For the federally funded study, researchers looked at national data of children as well as adults who were born during 1926-2005.

Revelations of the study
The study revealed that out of those born between 1966-1985, at least 20 percent people had grown obese by the age of 20-29. However their parents, born had not grown obese till the age of 30-39.

People born during 1936-1945 acquired obesity by the age of 40-49 while those born during 1926-1935 grew obese late in their 50’s.

The obesity trends were higher in women and blacks, it was revealed. Among all those born during 1976-1985, 20 percent whites and 35 percent of blacks were found to be obese.

“What is particularly worrisome is that obesity trends are worse for blacks compared to whites,” Lee said.

“Black Americans already experience a higher burden of obesity-related diseases and the obesity trends will likely magnify those racial disparities in health.”

The research was published in the International Journal of Obesity.
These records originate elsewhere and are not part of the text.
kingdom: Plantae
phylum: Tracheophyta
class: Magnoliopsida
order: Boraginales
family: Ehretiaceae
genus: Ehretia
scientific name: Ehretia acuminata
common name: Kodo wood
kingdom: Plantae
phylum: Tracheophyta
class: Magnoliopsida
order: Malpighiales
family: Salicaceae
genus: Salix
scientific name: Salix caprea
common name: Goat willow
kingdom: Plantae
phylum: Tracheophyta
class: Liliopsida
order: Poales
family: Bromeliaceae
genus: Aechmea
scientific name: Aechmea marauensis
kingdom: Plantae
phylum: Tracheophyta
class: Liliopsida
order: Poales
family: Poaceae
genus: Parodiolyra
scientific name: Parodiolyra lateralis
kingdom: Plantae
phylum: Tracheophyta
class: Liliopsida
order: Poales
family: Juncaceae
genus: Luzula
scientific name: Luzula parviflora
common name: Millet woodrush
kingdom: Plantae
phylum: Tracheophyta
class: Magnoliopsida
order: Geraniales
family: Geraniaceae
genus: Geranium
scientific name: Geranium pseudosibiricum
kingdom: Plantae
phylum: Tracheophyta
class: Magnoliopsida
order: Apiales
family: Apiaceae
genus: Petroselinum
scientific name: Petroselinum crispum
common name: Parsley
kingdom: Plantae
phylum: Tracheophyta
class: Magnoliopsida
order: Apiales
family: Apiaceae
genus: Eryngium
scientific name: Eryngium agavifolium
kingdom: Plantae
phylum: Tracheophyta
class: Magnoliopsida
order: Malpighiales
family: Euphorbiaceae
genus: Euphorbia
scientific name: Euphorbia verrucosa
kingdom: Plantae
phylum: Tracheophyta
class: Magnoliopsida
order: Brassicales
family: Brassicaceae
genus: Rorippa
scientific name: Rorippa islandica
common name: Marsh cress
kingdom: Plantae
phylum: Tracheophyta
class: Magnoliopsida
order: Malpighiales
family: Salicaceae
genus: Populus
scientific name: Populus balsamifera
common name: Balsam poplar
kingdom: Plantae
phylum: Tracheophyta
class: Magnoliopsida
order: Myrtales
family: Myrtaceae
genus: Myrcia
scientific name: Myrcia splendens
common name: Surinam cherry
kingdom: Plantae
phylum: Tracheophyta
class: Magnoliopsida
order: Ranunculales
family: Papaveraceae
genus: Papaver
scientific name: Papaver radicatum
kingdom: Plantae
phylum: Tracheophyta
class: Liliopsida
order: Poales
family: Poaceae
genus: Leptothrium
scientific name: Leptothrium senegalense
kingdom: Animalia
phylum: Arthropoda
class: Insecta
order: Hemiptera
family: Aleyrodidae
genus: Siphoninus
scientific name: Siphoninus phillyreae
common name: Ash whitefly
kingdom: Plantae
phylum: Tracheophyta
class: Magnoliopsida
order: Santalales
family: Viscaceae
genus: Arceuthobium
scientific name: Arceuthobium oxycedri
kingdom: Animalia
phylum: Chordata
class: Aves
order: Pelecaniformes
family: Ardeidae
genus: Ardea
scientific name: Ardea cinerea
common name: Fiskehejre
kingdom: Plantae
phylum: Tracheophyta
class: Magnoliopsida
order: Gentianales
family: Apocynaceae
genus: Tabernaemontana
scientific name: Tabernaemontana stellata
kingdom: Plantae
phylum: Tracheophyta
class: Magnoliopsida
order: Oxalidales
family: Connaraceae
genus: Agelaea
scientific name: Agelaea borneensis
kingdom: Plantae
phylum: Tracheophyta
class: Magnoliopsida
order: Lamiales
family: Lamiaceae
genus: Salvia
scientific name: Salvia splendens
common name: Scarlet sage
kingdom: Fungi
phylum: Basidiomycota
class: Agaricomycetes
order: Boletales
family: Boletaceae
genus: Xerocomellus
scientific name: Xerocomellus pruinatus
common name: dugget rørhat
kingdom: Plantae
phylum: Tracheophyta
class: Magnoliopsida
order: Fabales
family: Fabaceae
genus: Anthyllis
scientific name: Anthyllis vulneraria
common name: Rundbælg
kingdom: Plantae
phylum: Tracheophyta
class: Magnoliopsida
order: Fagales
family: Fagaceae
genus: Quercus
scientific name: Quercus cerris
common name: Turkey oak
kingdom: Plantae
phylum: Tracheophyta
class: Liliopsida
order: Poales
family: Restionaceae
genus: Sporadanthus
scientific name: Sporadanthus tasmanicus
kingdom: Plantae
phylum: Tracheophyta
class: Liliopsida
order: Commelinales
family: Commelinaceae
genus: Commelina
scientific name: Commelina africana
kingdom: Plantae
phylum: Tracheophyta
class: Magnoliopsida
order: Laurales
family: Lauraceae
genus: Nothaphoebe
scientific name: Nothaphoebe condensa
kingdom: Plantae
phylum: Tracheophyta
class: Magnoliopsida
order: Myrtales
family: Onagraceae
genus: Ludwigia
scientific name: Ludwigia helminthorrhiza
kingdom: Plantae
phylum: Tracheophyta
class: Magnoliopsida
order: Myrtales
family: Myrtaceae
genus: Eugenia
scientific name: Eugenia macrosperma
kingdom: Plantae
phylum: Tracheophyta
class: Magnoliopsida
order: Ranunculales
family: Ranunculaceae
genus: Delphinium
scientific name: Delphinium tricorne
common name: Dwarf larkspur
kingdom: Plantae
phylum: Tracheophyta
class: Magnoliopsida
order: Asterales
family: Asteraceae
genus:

Obesity leading to a dark future
Reaching a higher prevalence of obesity by young Americans is sure to have an adverse effect on the nation’s future.

Rising obesity in youngsters paves way for obesity related ailments like heart diseases, type2 diabetes, high BP, and vascular disease. It also leads to a rise in the mortality rate of the nation.

Researchers suggest that BMI increases with age, leading obese children to become obese adults.

The inclination of the nation from a manufacturing base to a service base, with youngsters surfing Facebook and playing Xbox, besides watching TV is a major contributor to the rise of obesity among kids.

Schools and parents too have cut down on outdoor games or gyming and also allow the consumption fast food.